Activity: Nothing in the data may change. Copy all of it exactly.

(Items listed in a dataset)
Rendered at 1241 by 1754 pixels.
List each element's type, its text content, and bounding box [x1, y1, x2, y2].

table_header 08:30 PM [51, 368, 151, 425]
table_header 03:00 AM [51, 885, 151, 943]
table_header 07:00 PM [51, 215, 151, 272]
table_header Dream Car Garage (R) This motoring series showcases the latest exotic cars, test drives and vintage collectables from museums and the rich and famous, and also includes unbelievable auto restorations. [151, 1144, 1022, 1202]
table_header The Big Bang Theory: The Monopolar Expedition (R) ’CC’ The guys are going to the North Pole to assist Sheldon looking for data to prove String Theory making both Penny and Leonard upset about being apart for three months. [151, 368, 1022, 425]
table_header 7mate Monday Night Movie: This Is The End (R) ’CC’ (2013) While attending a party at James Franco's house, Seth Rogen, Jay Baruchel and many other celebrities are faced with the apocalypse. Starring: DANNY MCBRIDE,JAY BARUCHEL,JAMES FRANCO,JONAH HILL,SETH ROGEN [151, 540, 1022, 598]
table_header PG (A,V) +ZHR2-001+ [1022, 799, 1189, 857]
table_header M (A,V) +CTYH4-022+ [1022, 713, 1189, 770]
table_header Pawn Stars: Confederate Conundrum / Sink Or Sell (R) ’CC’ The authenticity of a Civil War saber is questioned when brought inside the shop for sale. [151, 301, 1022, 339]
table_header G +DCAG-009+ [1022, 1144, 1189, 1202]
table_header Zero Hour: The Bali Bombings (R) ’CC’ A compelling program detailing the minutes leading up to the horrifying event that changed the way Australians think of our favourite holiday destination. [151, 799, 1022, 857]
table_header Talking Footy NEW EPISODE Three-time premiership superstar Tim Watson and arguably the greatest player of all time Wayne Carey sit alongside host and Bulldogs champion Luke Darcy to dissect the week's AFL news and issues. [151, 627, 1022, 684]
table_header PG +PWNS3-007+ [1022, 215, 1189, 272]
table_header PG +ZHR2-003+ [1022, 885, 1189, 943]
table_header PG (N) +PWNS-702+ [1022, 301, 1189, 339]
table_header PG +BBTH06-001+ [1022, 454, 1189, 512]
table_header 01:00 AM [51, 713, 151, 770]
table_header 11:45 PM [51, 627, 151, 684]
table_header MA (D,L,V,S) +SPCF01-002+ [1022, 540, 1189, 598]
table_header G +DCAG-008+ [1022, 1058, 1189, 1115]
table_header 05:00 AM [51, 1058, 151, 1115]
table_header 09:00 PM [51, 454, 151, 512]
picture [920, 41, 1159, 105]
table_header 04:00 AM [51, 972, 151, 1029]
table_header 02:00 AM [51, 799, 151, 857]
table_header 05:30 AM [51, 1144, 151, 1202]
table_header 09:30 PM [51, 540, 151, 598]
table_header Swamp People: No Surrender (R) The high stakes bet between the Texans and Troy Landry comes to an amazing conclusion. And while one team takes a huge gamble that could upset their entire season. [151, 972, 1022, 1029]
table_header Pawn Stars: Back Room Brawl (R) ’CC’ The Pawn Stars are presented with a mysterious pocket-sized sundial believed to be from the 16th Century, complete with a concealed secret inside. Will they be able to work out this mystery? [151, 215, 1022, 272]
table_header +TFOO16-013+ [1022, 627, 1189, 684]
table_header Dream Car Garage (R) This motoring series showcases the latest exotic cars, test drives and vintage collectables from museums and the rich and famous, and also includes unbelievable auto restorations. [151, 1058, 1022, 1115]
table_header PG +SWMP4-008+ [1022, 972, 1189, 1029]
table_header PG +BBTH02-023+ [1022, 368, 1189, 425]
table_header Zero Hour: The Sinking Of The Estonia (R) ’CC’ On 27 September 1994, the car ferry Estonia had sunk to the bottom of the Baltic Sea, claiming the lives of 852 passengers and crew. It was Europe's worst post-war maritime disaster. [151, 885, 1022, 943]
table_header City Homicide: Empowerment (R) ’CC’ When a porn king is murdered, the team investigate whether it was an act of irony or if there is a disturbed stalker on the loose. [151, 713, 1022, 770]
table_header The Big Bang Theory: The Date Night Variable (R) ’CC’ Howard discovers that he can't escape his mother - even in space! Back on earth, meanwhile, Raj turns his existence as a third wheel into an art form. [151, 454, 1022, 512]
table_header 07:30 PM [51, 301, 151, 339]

Written solution:
Rendered at 1241 by 1754 pixels.
List each element's type, its text content, and bounding box [x1, y1, x2, y2].

table_header 08:30 PM [51, 368, 151, 425]
table_header 03:00 AM [51, 885, 151, 943]
table_header 07:00 PM [51, 215, 151, 272]
table_header Dream Car Garage (R) This motoring series showcases the latest exotic cars, test drives and vintage collectables from museums and the rich and famous, and also includes unbelievable auto restorations. [151, 1144, 1022, 1202]
table_header The Big Bang Theory: The Monopolar Expedition (R) ’CC’ The guys are going to the North Pole to assist Sheldon looking for data to prove String Theory making both Penny and Leonard upset about being apart for three months. [151, 368, 1022, 425]
table_header 7mate Monday Night Movie: This Is The End (R) ’CC’ (2013) While attending a party at James Franco's house, Seth Rogen, Jay Baruchel and many other celebrities are faced with the apocalypse. Starring: DANNY MCBRIDE,JAY BARUCHEL,JAMES FRANCO,JONAH HILL,SETH ROGEN [151, 540, 1022, 598]
table_header PG (A,V) +ZHR2-001+ [1022, 799, 1189, 857]
table_header M (A,V) +CTYH4-022+ [1022, 713, 1189, 770]
table_header Pawn Stars: Confederate Conundrum / Sink Or Sell (R) ’CC’ The authenticity of a Civil War saber is questioned when brought inside the shop for sale. [151, 301, 1022, 339]
table_header G +DCAG-009+ [1022, 1144, 1189, 1202]
table_header Zero Hour: The Bali Bombings (R) ’CC’ A compelling program detailing the minutes leading up to the horrifying event that changed the way Australians think of our favourite holiday destination. [151, 799, 1022, 857]
table_header Talking Footy NEW EPISODE Three-time premiership superstar Tim Watson and arguably the greatest player of all time Wayne Carey sit alongside host and Bulldogs champion Luke Darcy to dissect the week's AFL news and issues. [151, 627, 1022, 684]
table_header PG +PWNS3-007+ [1022, 215, 1189, 272]
table_header PG +ZHR2-003+ [1022, 885, 1189, 943]
table_header PG (N) +PWNS-702+ [1022, 301, 1189, 339]
table_header PG +BBTH06-001+ [1022, 454, 1189, 512]
table_header 01:00 AM [51, 713, 151, 770]
table_header 11:45 PM [51, 627, 151, 684]
table_header MA (D,L,V,S) +SPCF01-002+ [1022, 540, 1189, 598]
table_header G +DCAG-008+ [1022, 1058, 1189, 1115]
table_header 05:00 AM [51, 1058, 151, 1115]
table_header 09:00 PM [51, 454, 151, 512]
picture [920, 41, 1159, 105]
table_header 04:00 AM [51, 972, 151, 1029]
table_header 02:00 AM [51, 799, 151, 857]
table_header 05:30 AM [51, 1144, 151, 1202]
table_header 09:30 PM [51, 540, 151, 598]
table_header Swamp People: No Surrender (R) The high stakes bet between the Texans and Troy Landry comes to an amazing conclusion. And while one team takes a huge gamble that could upset their entire season. [151, 972, 1022, 1029]
table_header Pawn Stars: Back Room Brawl (R) ’CC’ The Pawn Stars are presented with a mysterious pocket-sized sundial believed to be from the 16th Century, complete with a concealed secret inside. Will they be able to work out this mystery? [151, 215, 1022, 272]
table_header +TFOO16-013+ [1022, 627, 1189, 684]
table_header Dream Car Garage (R) This motoring series showcases the latest exotic cars, test drives and vintage collectables from museums and the rich and famous, and also includes unbelievable auto restorations. [151, 1058, 1022, 1115]
table_header PG +SWMP4-008+ [1022, 972, 1189, 1029]
table_header PG +BBTH02-023+ [1022, 368, 1189, 425]
table_header Zero Hour: The Sinking Of The Estonia (R) ’CC’ On 27 September 1994, the car ferry Estonia had sunk to the bottom of the Baltic Sea, claiming the lives of 852 passengers and crew. It was Europe's worst post-war maritime disaster. [151, 885, 1022, 943]
table_header City Homicide: Empowerment (R) ’CC’ When a porn king is murdered, the team investigate whether it was an act of irony or if there is a disturbed stalker on the loose. [151, 713, 1022, 770]
table_header The Big Bang Theory: The Date Night Variable (R) ’CC’ Howard discovers that he can't escape his mother - even in space! Back on earth, meanwhile, Raj turns his existence as a third wheel into an art form. [151, 454, 1022, 512]
table_header 07:30 PM [51, 301, 151, 339]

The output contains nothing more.